The biological response to 4 different heparins after successive subcutaneous administration once daily for 5 days at a dose used for primary prophylaxis of deep vein thrombosis was investigated in a randomized cross-over study in 12 volunteers. Three different preparations of low molecular weight heparins (LMWH) were administered, 10,000 U unfractionated heparin (UFH) was used as a control. The anticoagulant properties in terms of anti-Xa activities, as measured by a chromogenic substrate assay or Heptest, showed high interindividual variations with peak levels 2 to 4 h following injections. There was a significantly higher increase of anti-Xa activities 3 h after administration at day 5, when compared with day 1, for two LMWH's, suggesting an accumulation of the anticoagulatory effect. The anticoagulant activity, especially when measured by Heptest, was significantly influenced by the body weight. This could be observed for all LMWH's.

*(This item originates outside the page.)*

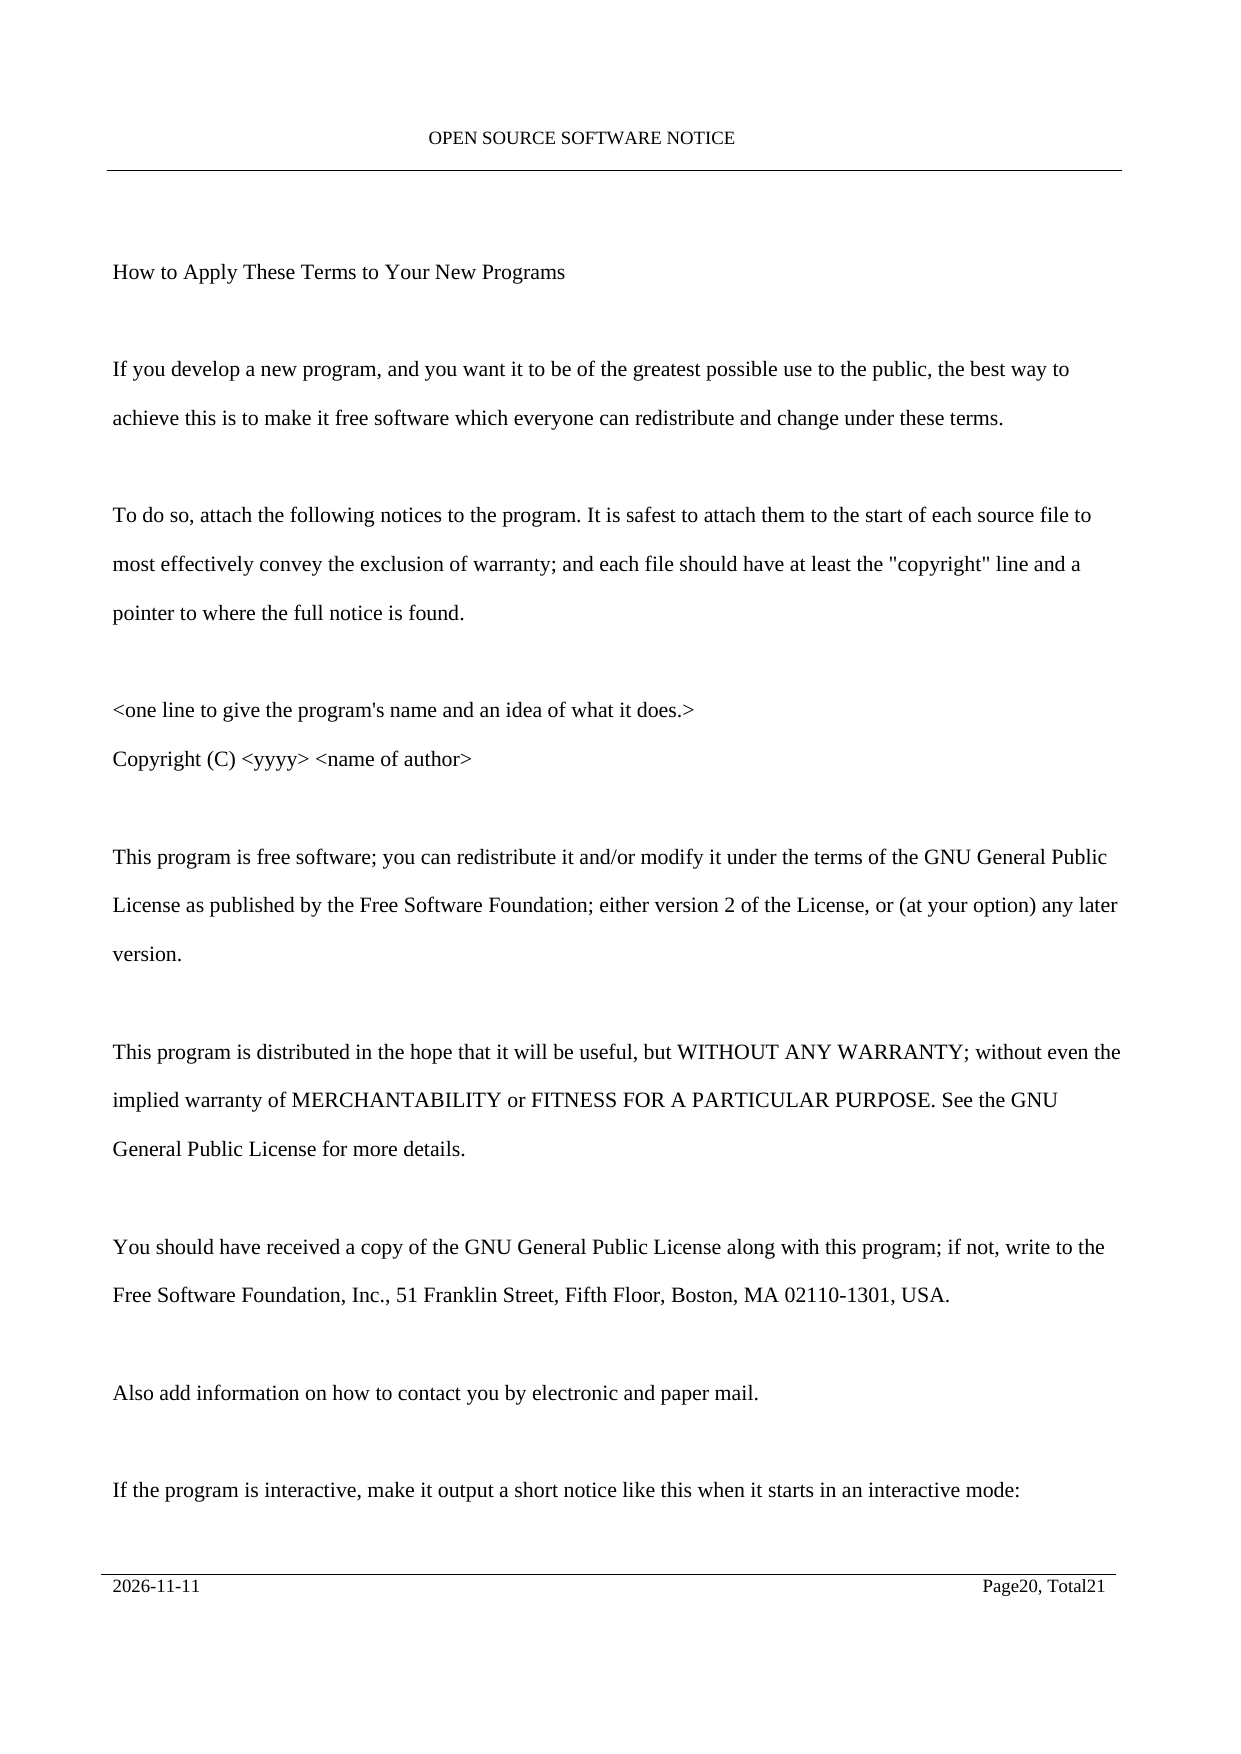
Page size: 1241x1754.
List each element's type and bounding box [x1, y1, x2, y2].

text [112, 206, 1128, 1506]
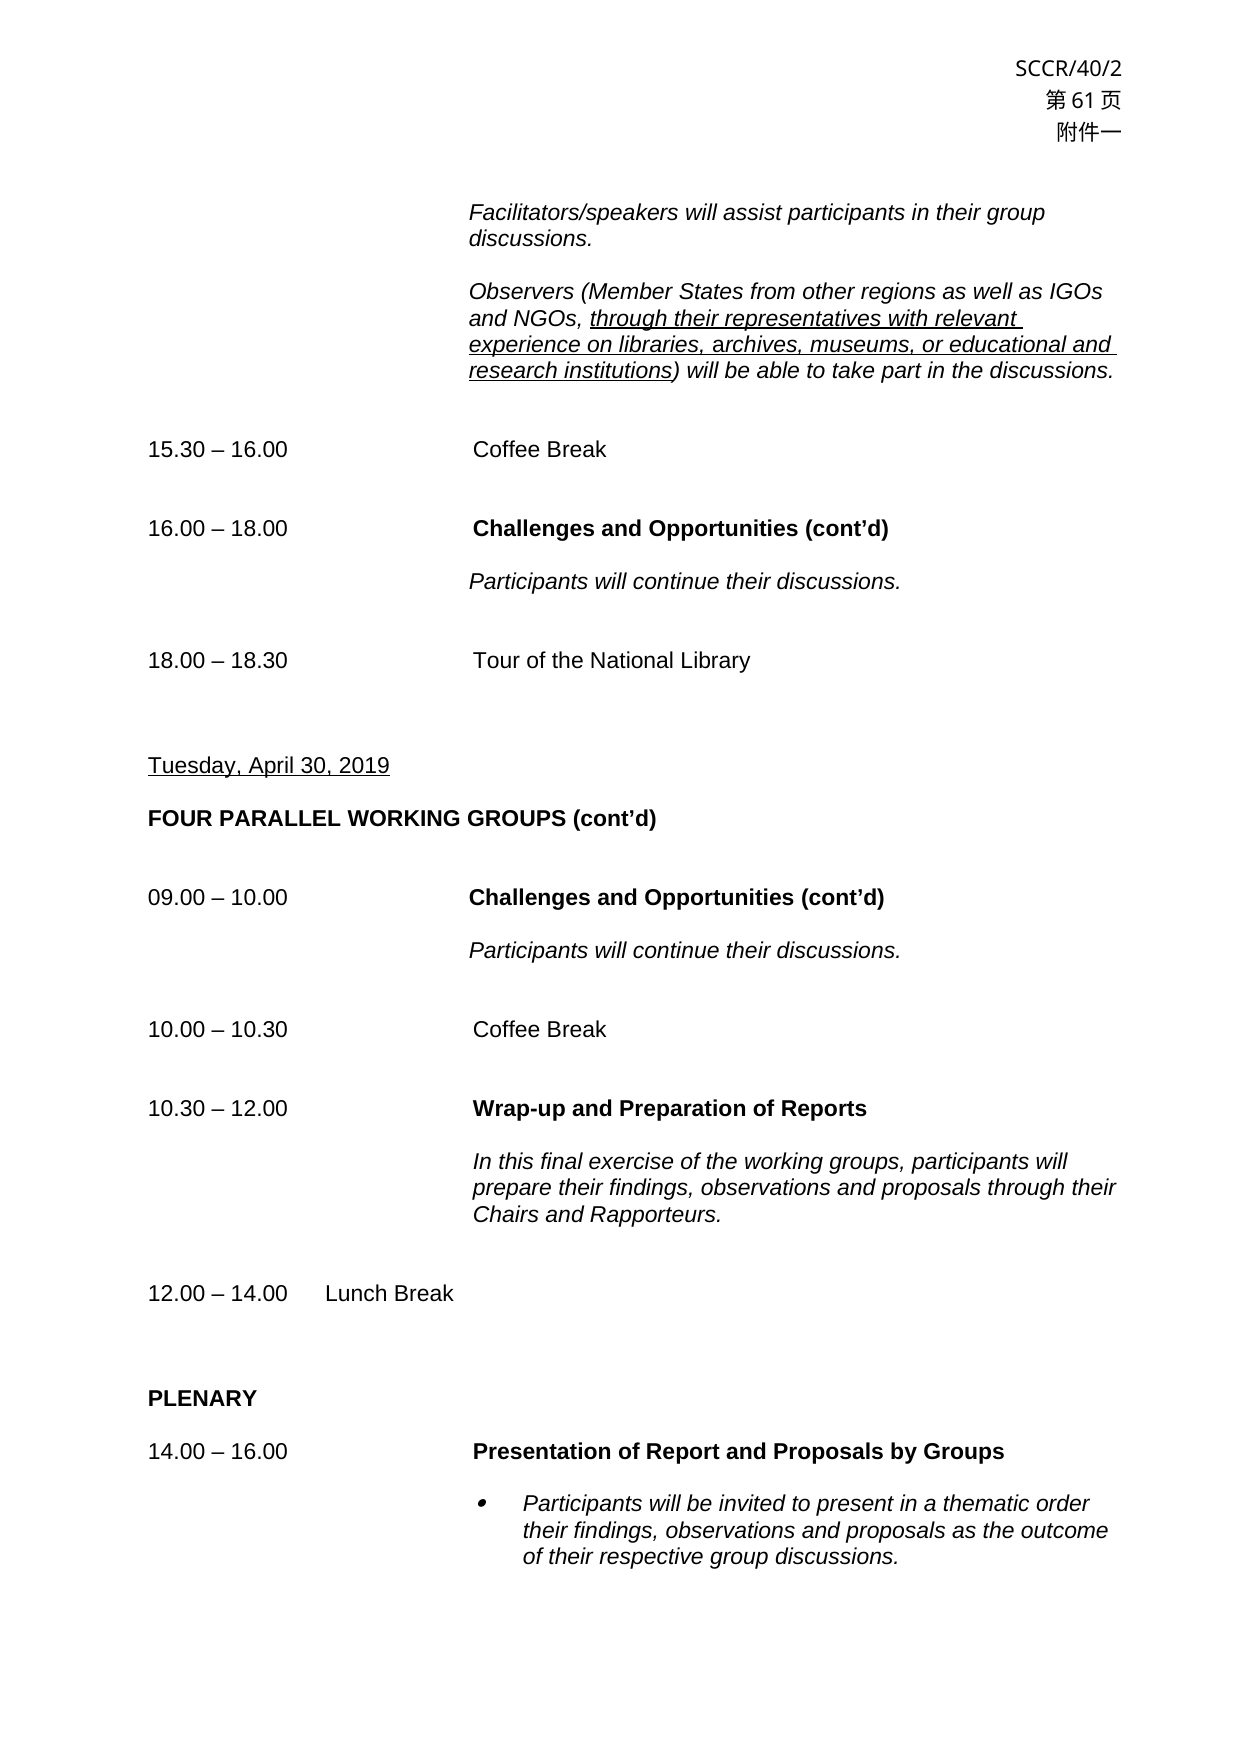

For the assessment of anticoagulant activity in LMWH-treated individuals, the chromogenic substrate assay and Heptest revealed maximal correlation (r = 0.51), while in UFH-treated individuals, peak correlation (r = 0.75) was observed between the partial thromboplastin time and thrombin clotting time. The chromogenic substrate method was the most sensitive anti-Xa assay, showing also the smallest interindividual variation. No significant influence of heparins neither on platelet count and function nor on fibrinolysis were recognized. Enhanced lipolytic activities were not observed. There was an increase of alanine aminotransferases induced by UFH as well as LMWH's, which, however, was most pronounced after UFH.